- [TO DO]
Output every record exactly, apart from its images.
======== AVAILABLE DATA ========
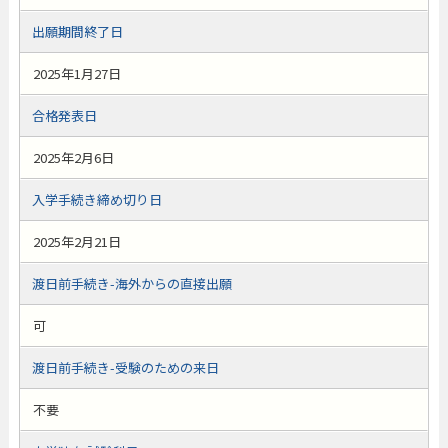
出願期間終了日
2025年1月27日
合格発表日
2025年2月6日
入学手続き締め切り日
2025年2月21日
渡日前手続き-海外からの直接出願
可
渡日前手続き-受験のための来日
不要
========
- [RESULT]
出願期間終了日
2025年1月27日
合格発表日
2025年2月6日
入学手続き締め切り日
2025年2月21日
渡日前手続き-海外からの直接出願
可
渡日前手続き-受験のための来日
不要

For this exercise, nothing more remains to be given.